Short exercise
Reproduce everything in the entries below from the line containing "this 1392×1174 image." down to the line containing "[222, 69, 255, 84] None: JAZZ", both of those lines included.

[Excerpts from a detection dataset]
□ □ □
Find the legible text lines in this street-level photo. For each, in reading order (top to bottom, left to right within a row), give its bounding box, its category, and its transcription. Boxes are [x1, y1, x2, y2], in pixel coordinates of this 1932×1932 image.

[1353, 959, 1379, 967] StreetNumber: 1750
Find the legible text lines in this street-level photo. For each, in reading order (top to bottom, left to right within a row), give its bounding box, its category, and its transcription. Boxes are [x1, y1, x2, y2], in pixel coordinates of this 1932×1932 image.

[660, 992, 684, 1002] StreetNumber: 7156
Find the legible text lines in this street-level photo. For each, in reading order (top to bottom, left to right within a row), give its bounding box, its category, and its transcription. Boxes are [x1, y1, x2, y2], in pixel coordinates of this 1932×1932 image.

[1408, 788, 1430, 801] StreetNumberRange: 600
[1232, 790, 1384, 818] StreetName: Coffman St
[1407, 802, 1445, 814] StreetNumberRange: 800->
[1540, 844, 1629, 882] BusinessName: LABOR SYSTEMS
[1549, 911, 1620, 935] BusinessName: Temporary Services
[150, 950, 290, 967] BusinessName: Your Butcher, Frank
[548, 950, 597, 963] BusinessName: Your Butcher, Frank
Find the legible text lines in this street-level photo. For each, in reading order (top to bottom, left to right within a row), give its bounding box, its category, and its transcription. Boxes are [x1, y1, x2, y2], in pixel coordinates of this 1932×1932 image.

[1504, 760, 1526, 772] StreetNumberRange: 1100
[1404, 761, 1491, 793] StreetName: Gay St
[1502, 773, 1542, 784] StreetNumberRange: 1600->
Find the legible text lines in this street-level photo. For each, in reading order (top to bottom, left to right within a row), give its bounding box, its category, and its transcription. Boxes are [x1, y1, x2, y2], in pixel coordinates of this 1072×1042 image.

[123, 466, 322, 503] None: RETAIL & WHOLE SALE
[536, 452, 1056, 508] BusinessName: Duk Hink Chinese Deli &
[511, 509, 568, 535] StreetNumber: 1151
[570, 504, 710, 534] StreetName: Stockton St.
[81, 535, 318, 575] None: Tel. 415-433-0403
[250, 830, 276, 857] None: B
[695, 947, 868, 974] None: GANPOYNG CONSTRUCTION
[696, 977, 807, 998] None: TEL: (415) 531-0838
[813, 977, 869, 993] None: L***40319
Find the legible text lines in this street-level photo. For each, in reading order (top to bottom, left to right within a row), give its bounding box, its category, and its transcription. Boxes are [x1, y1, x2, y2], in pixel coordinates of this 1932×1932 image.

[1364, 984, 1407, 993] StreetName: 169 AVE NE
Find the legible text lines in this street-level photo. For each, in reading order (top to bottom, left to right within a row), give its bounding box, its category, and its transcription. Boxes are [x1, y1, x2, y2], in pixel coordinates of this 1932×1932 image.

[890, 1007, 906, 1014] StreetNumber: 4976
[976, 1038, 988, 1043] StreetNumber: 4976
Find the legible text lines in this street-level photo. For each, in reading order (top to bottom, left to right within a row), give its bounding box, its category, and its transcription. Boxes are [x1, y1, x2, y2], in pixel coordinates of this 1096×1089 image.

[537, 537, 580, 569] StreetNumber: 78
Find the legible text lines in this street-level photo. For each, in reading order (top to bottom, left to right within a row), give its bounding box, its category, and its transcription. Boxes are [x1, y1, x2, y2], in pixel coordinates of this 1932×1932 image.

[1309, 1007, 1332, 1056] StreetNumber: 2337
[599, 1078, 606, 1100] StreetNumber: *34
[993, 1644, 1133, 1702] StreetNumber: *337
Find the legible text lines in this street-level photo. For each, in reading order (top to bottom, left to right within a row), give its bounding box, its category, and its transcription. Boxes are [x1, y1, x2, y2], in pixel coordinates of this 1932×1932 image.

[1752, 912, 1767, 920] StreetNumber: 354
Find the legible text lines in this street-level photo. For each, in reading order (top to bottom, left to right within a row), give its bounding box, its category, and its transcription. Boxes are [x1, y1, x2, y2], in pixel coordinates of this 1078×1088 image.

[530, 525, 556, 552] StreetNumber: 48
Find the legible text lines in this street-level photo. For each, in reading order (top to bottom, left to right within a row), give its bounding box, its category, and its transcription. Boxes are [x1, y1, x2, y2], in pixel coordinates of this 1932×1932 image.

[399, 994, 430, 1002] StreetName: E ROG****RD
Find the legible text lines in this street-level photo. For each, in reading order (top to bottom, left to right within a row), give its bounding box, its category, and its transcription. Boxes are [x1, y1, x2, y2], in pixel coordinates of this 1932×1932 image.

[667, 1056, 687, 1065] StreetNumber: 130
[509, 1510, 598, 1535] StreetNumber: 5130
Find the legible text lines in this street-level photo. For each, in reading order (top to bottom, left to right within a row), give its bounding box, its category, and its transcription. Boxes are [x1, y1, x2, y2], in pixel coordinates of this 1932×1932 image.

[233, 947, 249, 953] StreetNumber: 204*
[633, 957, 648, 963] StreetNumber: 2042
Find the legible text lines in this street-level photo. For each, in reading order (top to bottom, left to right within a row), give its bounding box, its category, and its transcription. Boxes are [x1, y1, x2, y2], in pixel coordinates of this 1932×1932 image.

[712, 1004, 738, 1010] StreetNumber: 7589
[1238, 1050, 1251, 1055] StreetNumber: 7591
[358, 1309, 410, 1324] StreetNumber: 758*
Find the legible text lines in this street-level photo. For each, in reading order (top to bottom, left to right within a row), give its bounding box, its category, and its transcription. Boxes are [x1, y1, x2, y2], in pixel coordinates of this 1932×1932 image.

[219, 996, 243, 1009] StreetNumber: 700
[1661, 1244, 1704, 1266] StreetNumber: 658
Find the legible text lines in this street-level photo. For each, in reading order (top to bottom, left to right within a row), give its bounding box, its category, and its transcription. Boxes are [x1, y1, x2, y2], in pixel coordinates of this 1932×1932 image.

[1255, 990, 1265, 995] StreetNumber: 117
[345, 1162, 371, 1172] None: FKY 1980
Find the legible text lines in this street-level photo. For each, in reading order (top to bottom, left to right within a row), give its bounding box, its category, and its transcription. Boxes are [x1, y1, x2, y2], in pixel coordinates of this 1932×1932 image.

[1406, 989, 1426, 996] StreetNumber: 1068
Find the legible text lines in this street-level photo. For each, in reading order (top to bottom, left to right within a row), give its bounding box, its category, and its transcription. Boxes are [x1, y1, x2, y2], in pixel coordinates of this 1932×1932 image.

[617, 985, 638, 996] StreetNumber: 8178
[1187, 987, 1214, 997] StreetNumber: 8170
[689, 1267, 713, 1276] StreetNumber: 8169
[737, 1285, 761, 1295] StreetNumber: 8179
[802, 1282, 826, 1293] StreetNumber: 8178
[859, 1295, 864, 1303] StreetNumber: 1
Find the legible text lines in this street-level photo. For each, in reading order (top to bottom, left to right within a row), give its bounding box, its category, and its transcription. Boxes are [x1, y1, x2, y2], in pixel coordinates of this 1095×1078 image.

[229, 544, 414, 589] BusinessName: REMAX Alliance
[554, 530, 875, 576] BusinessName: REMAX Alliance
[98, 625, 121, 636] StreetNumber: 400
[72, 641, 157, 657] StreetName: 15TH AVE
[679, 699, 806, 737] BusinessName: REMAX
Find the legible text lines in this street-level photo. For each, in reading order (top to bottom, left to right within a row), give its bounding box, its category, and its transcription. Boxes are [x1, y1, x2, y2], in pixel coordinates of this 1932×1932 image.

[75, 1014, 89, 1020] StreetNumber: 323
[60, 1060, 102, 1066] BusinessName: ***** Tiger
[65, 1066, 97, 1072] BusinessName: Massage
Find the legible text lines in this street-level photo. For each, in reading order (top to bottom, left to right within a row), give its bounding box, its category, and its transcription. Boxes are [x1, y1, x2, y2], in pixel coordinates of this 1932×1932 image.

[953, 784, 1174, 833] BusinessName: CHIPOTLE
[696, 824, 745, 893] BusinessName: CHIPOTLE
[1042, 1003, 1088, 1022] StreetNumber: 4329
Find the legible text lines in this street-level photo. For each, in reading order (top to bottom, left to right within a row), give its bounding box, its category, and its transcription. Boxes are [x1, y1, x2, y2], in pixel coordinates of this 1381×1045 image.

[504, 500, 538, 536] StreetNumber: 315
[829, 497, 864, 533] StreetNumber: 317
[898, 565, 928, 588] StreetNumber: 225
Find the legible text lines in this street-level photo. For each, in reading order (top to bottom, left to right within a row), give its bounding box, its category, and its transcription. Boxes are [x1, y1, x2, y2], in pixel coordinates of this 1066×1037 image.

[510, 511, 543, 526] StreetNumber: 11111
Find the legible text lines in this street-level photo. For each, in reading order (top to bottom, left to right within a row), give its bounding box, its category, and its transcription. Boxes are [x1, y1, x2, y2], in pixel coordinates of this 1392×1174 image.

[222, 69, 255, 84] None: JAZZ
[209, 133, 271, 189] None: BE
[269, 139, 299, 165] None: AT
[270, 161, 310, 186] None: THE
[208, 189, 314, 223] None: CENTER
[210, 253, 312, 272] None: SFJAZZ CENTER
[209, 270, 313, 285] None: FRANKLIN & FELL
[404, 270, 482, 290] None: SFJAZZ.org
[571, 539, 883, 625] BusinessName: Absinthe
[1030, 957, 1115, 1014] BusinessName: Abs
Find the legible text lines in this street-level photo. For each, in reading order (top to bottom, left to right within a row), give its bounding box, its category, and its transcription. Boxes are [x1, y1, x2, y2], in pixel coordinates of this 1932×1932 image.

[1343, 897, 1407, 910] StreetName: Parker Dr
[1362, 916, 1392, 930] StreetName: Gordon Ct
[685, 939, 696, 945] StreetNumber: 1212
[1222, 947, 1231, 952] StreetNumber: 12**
□ □ □
Response to the exercise
Find the legible text lines in this street-level photo. For each, in reading order (top to bottom, left to right within a row), give its bounding box, its category, and its transcription. Boxes are [x1, y1, x2, y2], in pixel coordinates of this 1392×1174 image.

[222, 69, 255, 84] None: JAZZ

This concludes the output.